As nurses, we see this as part of being a “complete” healer – to influence and decide the path of healing for the patient, and then be a partner of the patient and family all the way in their healing journey, even when cure is not (immediately) imminent.

But as the population ages rapidly, nurses will have to step up to a much bigger role as architects of care, influencing patients, families and other stakeholders in the area of care options, making decisions on the best care for patients and coordinating care delivery with various providers.

In Singapore, doctors, not nurses, usually perform this role of deciding on and structuring care for patients.

But this has to change in order to achieve a sustainable care model in a rapidly ageing population. This is because care interventions are not as straightforward as before, and may require more mutual goal settings and multiple adjustments along the healing process.
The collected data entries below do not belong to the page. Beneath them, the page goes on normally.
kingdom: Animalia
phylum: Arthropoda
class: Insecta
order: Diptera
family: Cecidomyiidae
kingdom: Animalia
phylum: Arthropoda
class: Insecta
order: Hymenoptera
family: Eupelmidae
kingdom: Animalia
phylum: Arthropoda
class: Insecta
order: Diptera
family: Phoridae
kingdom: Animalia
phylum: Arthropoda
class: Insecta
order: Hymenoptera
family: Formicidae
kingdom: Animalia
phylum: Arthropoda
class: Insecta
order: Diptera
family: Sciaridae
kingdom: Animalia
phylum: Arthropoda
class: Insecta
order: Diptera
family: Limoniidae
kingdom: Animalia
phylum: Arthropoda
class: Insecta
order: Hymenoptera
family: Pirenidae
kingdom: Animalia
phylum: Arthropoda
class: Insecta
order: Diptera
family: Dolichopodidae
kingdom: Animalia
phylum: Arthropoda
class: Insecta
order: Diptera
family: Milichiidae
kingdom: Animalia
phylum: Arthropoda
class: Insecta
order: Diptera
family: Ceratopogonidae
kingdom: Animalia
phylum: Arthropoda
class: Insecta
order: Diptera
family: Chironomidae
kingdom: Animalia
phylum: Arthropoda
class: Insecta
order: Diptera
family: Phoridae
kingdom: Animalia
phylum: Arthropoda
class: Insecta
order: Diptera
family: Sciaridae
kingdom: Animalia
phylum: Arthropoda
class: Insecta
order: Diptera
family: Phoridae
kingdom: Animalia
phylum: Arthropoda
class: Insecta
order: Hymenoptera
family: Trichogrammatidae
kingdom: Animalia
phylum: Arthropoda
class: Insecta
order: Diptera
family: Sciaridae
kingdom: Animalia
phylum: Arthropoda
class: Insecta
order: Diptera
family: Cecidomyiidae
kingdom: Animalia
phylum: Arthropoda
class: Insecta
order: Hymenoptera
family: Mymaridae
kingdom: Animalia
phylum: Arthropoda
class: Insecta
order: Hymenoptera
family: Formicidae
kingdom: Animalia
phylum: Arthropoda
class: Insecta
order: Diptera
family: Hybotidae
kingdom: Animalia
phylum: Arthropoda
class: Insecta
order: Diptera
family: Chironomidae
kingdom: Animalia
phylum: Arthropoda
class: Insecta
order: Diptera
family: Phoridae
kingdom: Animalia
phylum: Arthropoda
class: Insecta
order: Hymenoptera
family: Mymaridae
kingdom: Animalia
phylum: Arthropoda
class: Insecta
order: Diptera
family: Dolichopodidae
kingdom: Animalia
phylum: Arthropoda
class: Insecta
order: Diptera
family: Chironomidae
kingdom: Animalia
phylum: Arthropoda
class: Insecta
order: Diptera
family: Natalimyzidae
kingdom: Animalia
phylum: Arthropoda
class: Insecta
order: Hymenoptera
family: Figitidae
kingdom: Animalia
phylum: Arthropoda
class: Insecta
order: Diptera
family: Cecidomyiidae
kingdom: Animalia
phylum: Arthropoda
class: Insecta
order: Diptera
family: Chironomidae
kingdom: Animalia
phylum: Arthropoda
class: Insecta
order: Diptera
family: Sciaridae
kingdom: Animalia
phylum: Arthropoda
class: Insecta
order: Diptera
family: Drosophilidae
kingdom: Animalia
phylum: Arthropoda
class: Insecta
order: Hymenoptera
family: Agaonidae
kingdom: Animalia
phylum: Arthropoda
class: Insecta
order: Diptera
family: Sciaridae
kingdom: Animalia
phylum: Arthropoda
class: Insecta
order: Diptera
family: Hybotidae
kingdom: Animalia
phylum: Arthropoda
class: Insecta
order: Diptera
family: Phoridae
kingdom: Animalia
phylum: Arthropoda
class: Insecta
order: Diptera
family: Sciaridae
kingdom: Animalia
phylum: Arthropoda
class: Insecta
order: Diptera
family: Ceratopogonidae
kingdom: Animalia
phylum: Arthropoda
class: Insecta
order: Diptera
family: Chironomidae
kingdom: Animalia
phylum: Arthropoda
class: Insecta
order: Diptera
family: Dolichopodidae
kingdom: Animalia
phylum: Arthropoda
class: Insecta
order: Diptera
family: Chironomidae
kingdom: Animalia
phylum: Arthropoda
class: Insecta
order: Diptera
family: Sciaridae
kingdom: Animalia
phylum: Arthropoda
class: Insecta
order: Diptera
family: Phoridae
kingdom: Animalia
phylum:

After all, many people, including myself, would prefer to age in place and within our home and neighbourhood. For example, if my health condition is not too complex, I would prefer to see only one healthcare practitioner who is familiar with my health profile so that costs remain affordable.

As I see it, the nurse fits this role best. This is because nurses are at almost every touch point of the patient’s healthcare journey, and we are increasingly competent.

Nurses in Singapore are more than ready to play a pivotal role in overcoming challenges and transforming the way healthcare is to be delivered in the future.

If we can keep our focus on making a difference in the patient’s healing process, I firmly believe we can achieve more and step up, as shown by how we have demonstrated courage, wisdom and steadfastness in facing all disease outbreaks so far.